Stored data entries

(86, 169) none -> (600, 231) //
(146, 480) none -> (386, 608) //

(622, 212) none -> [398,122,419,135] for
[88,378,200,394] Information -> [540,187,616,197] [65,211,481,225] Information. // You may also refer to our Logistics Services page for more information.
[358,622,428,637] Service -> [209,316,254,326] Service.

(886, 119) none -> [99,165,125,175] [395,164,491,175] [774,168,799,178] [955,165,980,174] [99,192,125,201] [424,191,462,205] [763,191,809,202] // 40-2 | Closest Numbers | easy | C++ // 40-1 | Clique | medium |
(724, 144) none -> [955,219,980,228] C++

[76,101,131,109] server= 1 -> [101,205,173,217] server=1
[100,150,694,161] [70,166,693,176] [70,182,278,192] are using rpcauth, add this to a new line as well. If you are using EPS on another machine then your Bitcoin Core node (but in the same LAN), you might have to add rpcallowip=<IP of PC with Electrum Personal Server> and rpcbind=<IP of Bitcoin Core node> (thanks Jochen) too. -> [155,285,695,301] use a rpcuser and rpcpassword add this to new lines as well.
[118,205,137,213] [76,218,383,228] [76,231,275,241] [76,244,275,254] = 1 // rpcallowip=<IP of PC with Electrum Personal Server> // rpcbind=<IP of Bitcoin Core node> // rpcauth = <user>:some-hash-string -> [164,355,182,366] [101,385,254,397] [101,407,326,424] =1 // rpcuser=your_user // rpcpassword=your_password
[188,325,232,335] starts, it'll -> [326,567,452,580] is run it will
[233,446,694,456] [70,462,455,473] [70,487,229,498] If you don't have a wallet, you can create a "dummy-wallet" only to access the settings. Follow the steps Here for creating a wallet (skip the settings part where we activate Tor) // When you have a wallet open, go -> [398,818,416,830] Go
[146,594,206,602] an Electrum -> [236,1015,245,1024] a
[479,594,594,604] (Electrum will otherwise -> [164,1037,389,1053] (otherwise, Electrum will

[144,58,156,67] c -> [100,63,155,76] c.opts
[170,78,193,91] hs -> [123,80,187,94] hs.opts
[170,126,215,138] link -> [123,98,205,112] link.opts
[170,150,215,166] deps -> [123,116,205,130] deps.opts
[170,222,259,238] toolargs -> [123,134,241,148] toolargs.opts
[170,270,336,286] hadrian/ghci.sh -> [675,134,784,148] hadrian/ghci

Problem description:
Take the records shown above and output them again exactly.

Reply to the task:
(86, 169) none -> (600, 231) //
(146, 480) none -> (386, 608) //

(622, 212) none -> [398,122,419,135] for
[88,378,200,394] Information -> [540,187,616,197] [65,211,481,225] Information. // You may also refer to our Logistics Services page for more information.
[358,622,428,637] Service -> [209,316,254,326] Service.

(886, 119) none -> [99,165,125,175] [395,164,491,175] [774,168,799,178] [955,165,980,174] [99,192,125,201] [424,191,462,205] [763,191,809,202] // 40-2 | Closest Numbers | easy | C++ // 40-1 | Clique | medium |
(724, 144) none -> [955,219,980,228] C++

[76,101,131,109] server= 1 -> [101,205,173,217] server=1
[100,150,694,161] [70,166,693,176] [70,182,278,192] are using rpcauth, add this to a new line as well. If you are using EPS on another machine then your Bitcoin Core node (but in the same LAN), you might have to add rpcallowip=<IP of PC with Electrum Personal Server> and rpcbind=<IP of Bitcoin Core node> (thanks Jochen) too. -> [155,285,695,301] use a rpcuser and rpcpassword add this to new lines as well.
[118,205,137,213] [76,218,383,228] [76,231,275,241] [76,244,275,254] = 1 // rpcallowip=<IP of PC with Electrum Personal Server> // rpcbind=<IP of Bitcoin Core node> // rpcauth = <user>:some-hash-string -> [164,355,182,366] [101,385,254,397] [101,407,326,424] =1 // rpcuser=your_user // rpcpassword=your_password
[188,325,232,335] starts, it'll -> [326,567,452,580] is run it will
[233,446,694,456] [70,462,455,473] [70,487,229,498] If you don't have a wallet, you can create a "dummy-wallet" only to access the settings. Follow the steps Here for creating a wallet (skip the settings part where we activate Tor) // When you have a wallet open, go -> [398,818,416,830] Go
[146,594,206,602] an Electrum -> [236,1015,245,1024] a
[479,594,594,604] (Electrum will otherwise -> [164,1037,389,1053] (otherwise, Electrum will

[144,58,156,67] c -> [100,63,155,76] c.opts
[170,78,193,91] hs -> [123,80,187,94] hs.opts
[170,126,215,138] link -> [123,98,205,112] link.opts
[170,150,215,166] deps -> [123,116,205,130] deps.opts
[170,222,259,238] toolargs -> [123,134,241,148] toolargs.opts
[170,270,336,286] hadrian/ghci.sh -> [675,134,784,148] hadrian/ghci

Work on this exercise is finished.